Because they knew history and human nature better than any current U.S. politician, and because they also knew that history always repeats itself, the Founders believed that war brought death, deep debt and high taxes, internal divisions, and the tyranny that is the inevitable product of the war-engendered growth of excessive executive power. They believed these results would occur even in wars that America had to fight because they were life-or-death struggles for the republic’s existence; that is, necessary wars. Naturally enough, then, the Founders were confident that involving America in other peoples’ wars that were irrelevant to U.S. national security would be a gross stupidity that would unjustifiably impose on Americans the unending grief resident in the host of plagues just mentioned. For the Founders, wars were undertaken only for matters that meant life or death for the republic; they were never, ever, fought for the purpose of winning abstract and unattainable goals — freedom, liberty, women’s rights, secularism, the “right” of a country to exist, etc. — for foreign nations.
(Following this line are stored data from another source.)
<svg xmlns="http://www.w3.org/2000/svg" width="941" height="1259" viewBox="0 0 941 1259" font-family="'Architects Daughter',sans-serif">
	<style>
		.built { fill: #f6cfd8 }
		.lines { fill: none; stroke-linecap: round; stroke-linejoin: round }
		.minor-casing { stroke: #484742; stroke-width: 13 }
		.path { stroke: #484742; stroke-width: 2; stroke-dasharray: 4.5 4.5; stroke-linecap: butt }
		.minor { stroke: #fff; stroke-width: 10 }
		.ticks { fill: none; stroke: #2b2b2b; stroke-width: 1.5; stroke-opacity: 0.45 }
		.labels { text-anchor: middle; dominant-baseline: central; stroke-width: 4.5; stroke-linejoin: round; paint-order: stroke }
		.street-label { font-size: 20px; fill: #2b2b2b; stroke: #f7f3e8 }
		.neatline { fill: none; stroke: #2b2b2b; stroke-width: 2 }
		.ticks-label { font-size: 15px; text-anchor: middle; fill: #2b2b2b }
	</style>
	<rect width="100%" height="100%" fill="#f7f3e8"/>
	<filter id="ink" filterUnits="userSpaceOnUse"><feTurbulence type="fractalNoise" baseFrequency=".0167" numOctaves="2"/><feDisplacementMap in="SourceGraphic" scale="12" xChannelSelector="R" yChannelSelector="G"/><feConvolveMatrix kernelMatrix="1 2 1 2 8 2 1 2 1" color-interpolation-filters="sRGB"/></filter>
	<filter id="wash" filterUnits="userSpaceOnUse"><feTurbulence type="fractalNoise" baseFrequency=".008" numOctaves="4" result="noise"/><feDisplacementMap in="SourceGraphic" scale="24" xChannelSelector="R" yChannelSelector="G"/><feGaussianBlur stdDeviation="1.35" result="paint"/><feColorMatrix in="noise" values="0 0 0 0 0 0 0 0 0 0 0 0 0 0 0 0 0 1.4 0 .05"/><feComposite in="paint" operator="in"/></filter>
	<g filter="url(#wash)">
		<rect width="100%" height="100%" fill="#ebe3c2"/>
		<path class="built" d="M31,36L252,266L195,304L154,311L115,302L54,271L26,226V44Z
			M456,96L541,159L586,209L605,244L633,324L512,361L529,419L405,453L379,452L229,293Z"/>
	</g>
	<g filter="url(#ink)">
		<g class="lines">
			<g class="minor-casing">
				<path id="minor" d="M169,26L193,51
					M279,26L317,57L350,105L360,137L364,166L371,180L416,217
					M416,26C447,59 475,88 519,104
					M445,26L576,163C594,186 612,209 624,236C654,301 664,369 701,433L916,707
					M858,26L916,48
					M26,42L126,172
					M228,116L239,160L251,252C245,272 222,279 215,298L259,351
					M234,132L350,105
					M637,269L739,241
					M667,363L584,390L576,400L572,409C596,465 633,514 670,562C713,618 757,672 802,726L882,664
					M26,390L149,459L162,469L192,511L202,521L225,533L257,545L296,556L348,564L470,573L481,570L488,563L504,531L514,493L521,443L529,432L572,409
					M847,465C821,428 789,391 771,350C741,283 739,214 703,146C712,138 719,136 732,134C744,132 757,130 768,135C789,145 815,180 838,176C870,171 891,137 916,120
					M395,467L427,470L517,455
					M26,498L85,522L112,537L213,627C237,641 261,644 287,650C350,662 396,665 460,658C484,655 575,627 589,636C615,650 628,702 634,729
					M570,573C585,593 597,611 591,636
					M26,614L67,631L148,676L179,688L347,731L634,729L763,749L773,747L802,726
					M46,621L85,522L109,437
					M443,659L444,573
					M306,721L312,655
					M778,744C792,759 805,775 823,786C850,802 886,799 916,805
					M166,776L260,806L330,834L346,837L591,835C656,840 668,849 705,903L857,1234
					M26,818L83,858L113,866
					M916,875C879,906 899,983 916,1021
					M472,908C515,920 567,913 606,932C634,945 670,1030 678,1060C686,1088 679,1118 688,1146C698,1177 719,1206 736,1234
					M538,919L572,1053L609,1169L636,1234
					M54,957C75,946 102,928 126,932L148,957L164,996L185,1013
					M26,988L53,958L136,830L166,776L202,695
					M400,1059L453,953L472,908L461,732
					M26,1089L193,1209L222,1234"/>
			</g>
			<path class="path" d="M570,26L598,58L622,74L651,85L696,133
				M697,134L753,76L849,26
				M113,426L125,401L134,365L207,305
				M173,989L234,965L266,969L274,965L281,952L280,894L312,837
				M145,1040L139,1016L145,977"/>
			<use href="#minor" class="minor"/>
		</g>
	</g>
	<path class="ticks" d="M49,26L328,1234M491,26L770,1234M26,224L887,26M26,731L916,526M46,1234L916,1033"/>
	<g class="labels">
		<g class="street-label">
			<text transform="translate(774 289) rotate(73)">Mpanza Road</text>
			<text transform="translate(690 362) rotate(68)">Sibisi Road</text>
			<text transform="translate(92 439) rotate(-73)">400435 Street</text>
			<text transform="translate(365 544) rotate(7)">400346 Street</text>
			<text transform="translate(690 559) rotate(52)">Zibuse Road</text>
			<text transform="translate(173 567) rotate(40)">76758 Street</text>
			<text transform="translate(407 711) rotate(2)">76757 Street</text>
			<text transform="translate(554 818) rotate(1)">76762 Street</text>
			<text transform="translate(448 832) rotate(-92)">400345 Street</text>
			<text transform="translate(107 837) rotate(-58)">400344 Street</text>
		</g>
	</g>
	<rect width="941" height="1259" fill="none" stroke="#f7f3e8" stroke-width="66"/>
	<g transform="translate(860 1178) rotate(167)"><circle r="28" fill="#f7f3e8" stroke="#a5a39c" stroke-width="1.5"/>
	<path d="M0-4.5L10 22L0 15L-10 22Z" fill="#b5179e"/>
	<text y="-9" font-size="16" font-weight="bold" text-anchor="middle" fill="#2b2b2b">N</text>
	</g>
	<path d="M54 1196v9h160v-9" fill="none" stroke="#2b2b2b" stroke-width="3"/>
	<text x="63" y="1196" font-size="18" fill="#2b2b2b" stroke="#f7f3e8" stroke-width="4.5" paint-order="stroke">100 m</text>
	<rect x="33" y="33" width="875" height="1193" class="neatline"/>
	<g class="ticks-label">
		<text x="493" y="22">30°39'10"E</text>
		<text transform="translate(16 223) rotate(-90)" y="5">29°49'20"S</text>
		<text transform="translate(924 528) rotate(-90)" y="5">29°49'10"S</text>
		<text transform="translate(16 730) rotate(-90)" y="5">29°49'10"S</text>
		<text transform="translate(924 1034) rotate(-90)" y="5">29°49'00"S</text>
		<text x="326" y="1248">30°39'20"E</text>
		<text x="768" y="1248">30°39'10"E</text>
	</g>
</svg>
Trump, so far, has been a non-interventionist, which, he has made clear, means neither isolationism nor pacifism. Likewise, he clearly sees that there are deranged carnivores lose in the world who would quickly harm America if they concluded it would not respond immediately and decisively. Indeed, such miscreants are doing so today because of the pacific behavior and idealistic — and therefore laughable — rhetoric of Barack Obama and Hillary Clinton. The Founders, especially Washington, Jay, Hamilton, and Knox, held that a non-interventionist foreign policy would protect the republic only if America had a military strong enough to smash any nation that believed — as Iran does in 2016 — it could do as it pleased and America would not defend itself to the utmost. In short, non-intervention and a large and capable military must go hand-in-hand.
So the Post, as always, is wrong. Trump remains a non-interventionist — not an isolationist — and, as the Post’s article notes, he continues to politely and clearly inform the Europeans that NATO is a deservedly dying entity because (a) they will not fund their own defense; (b) they are without commonsense, except for Poland, Hungary, and the Czech Republic; (c) they bait Russia with their democracy-mongering — as in the Ukraine — while counting on the U.S. military to rescue them; (d) Americans are no longer is willing to go war automatically if one of the other 27 NATO nations does so; and (e) because Europe’s leaders have already mandated the suicide of their civilization through the door they have opened to unlimited numbers of Muslim migrants.
Whether in 1790 or 2016, the Founders’ non-interventionist foreign policy fits the United States and the American people like a glove, one that can ensure its survival, sovereignty, independence, and to the greatest possible extent in this war-loving world, its peace. For now, Trump has it precisely right. More power to him.